FMEA has been demonstrated in this paper as an effective tool in supporting the maintenance of railway overhead line equipment. It is a systematic approach that helps engineers thoroughly study the rates and causes of failure and its potential disruption to the railway’s normal service. With sufficient and detailed data, domain expertise, and the successful application of FMEA, engineers are able to understand the details of dropper and jumper failure modes and to produce an appropriate plan for their routine maintenance and emergency response. This paper follows the FMEA framework and reflects on 4 years’ real-world maintenance records. It analyses failure occurrence, deterioration, identification, rectification, and prevention, and its disruption to train services. Each failure’s deterioration is also considered together with the challenges of track access in scheduling routine maintenance activities and proactively being ready for emergency repair. The outcome of the analysis recommends three directions to improve the overhead line contact system’s operational performance.(1)Unlock the potential benefits of proactive planning for short-notice failure rectification to achieve less service disruptions.(2)Standardise an extra failure mode—droppers and jumpers coming off—to support the early identification and control of the components’ condition deterioration.(3)Carry out after-action checks to identify substandard repairs and prevent failure recurrence.

The results are presented concisely to provide guidance for maintenance engineers to develop appropriate strategies to address the risk of various failure modes.

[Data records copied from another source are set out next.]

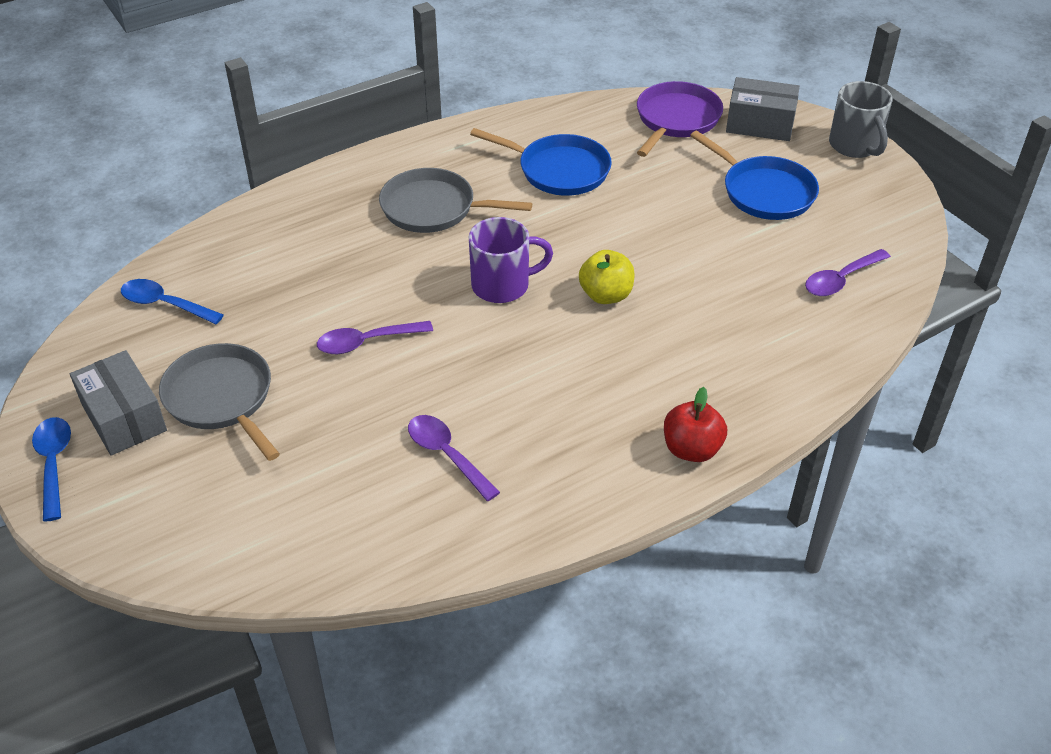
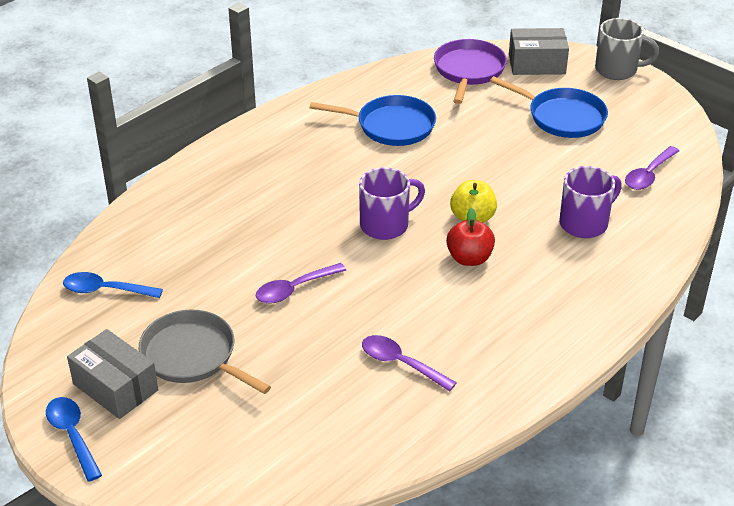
camera: 15 degrees left, 5 degrees down
(433, 208) = (300, 173): grey pan -> none
(691, 449) = (589, 322): red apple -> red apple (469, 258)
(737, 325) = (585, 223): none -> purple mug
(855, 146) = (617, 70): grey mug -> grey mug turned 45 degrees counterclockwise

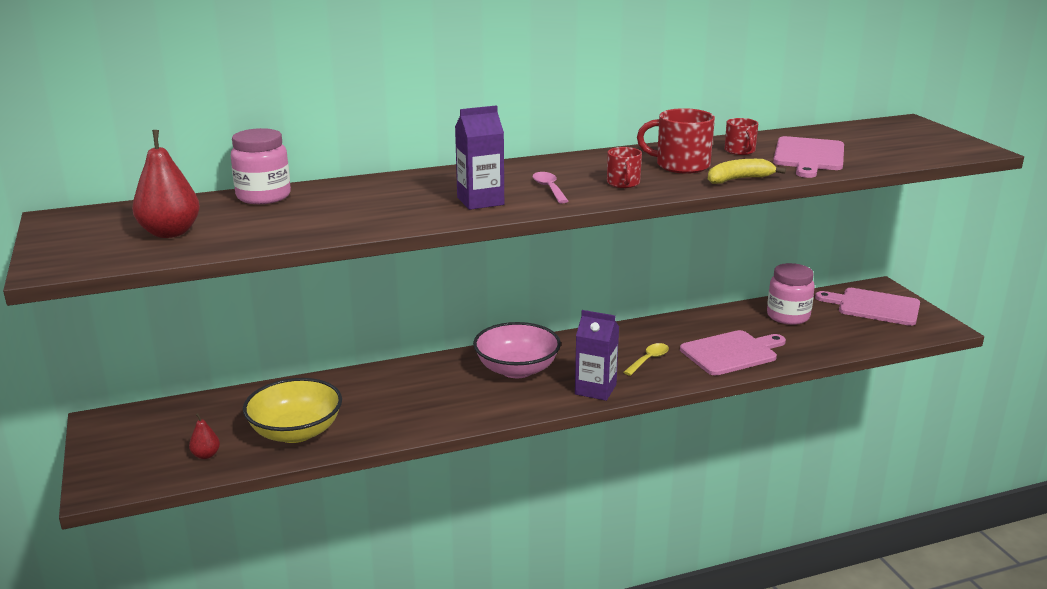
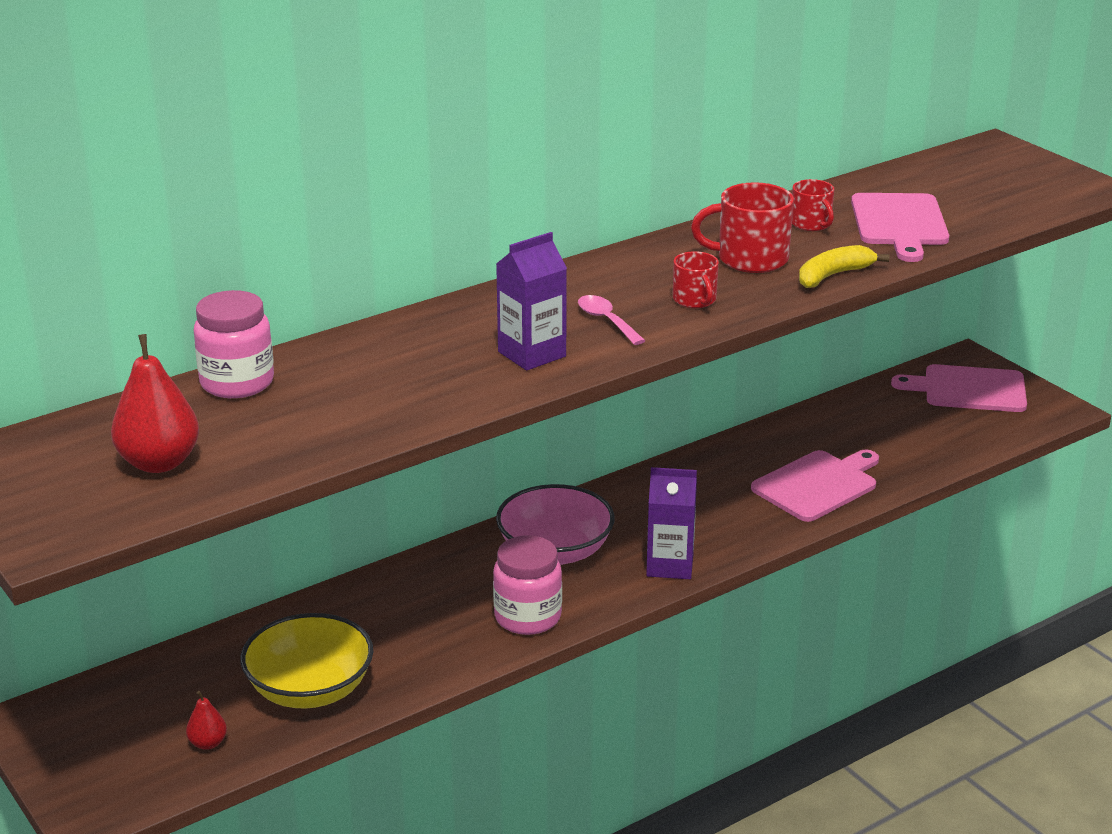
camera: 15 degrees left, 5 degrees up
(649, 360) = (718, 511): yellow spoon -> none
(788, 316) = (868, 419): pink jar -> pink jar (527, 617)

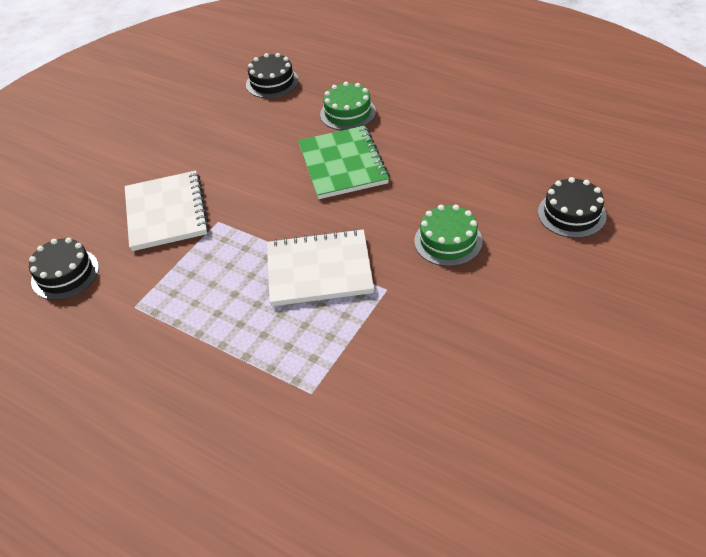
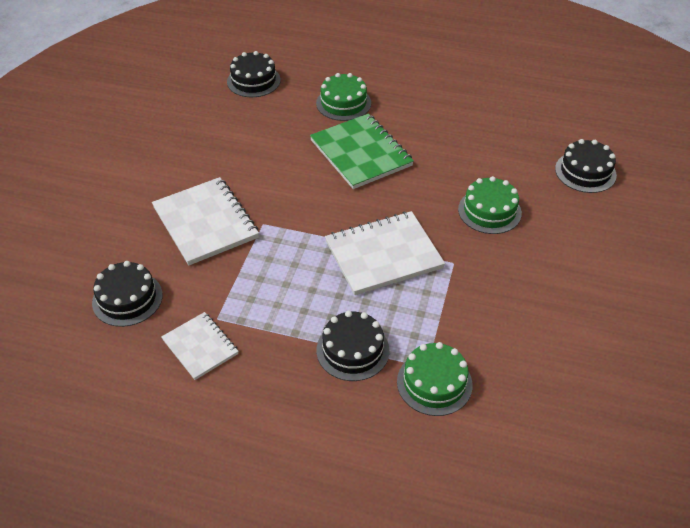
camera: 20 degrees left, 0 degrees up
(106, 331) = (200, 347): none -> white notebook
(245, 362) = (352, 350): none -> black cake
(311, 412) = (434, 383): none -> green cake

They also suggest that effective quality control measures and novel technologies in monitoring the equipment’s operating condition are promising solutions and necessary responses to emerging challenges.

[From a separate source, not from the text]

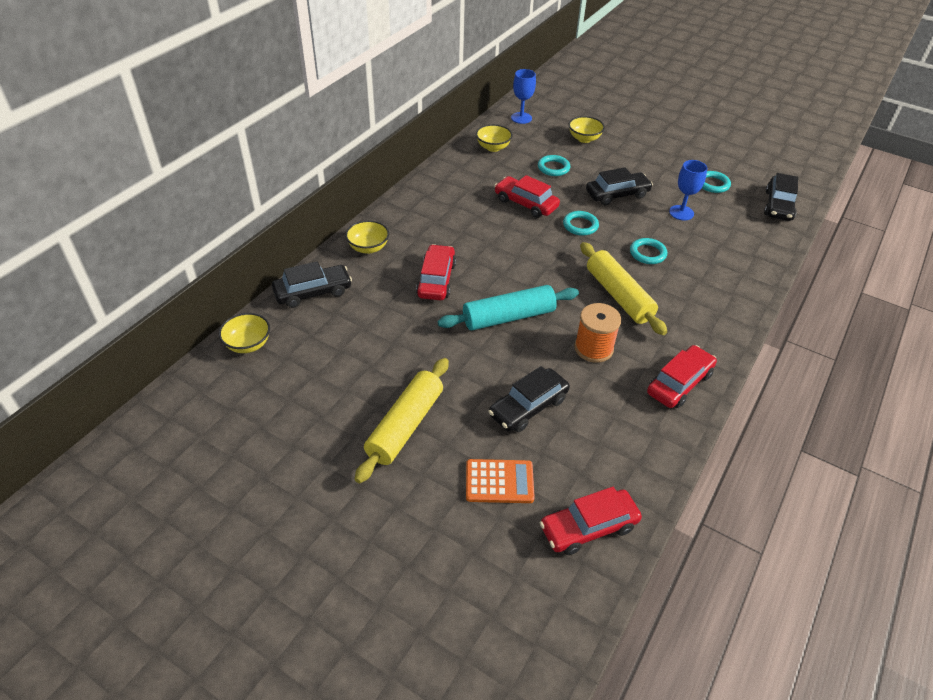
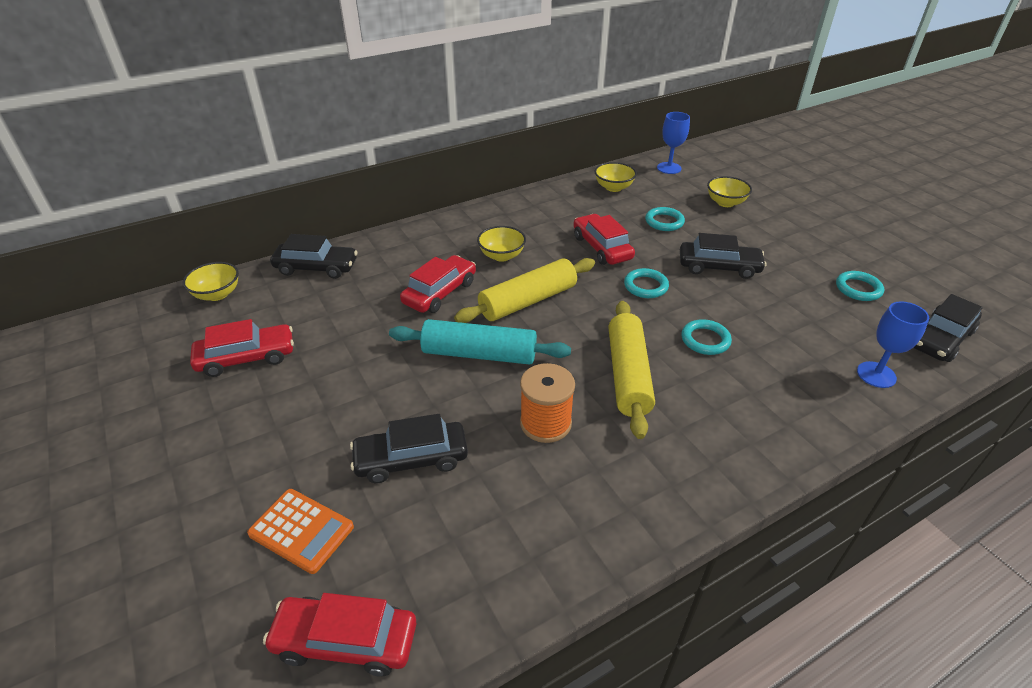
camera: 30 degrees right, 5 degrees down
(368, 248) = (404, 244): yellow bowl -> yellow bowl (501, 256)
(405, 426) = (270, 425): yellow rolling pin -> yellow rolling pin (528, 301)
(679, 383) = (620, 509): red car -> red car (246, 357)
(681, 213) = (788, 308): blue goblet -> blue goblet (876, 375)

Future research on this topic could focus on three main aspects. (a) Explore the use of computer software in depth—including the deep learning capacity of artificial intelligence and techniques of data mining—to automatically review maintenance records, and digest the large volume of condition monitoring data, to pave the way towards decentralised, closed-loop, and intelligent maintenance decision-making. (b) Study the impact of overhead line geometry on the dropper failure modes’ rate of occurrence and tailor the maintenance plan to minimise the per-unit operating expense and loss-of-service cost. (c) Research failure deterioration probability and component reliability.

Data Availability

The (railway operation and maintenance) data used to support the findings of this study are available from the corresponding author upon request.

Conflicts of Interest

The authors declare that they have no conflicts of interest.

Acknowledgments

The authors would like to thank colleagues from Network Rail, London North Eastern Railway, Hitachi, FirstGroup, Govia Thameslink Railway, Delatim, and other industrial partners for their comments, help, and support.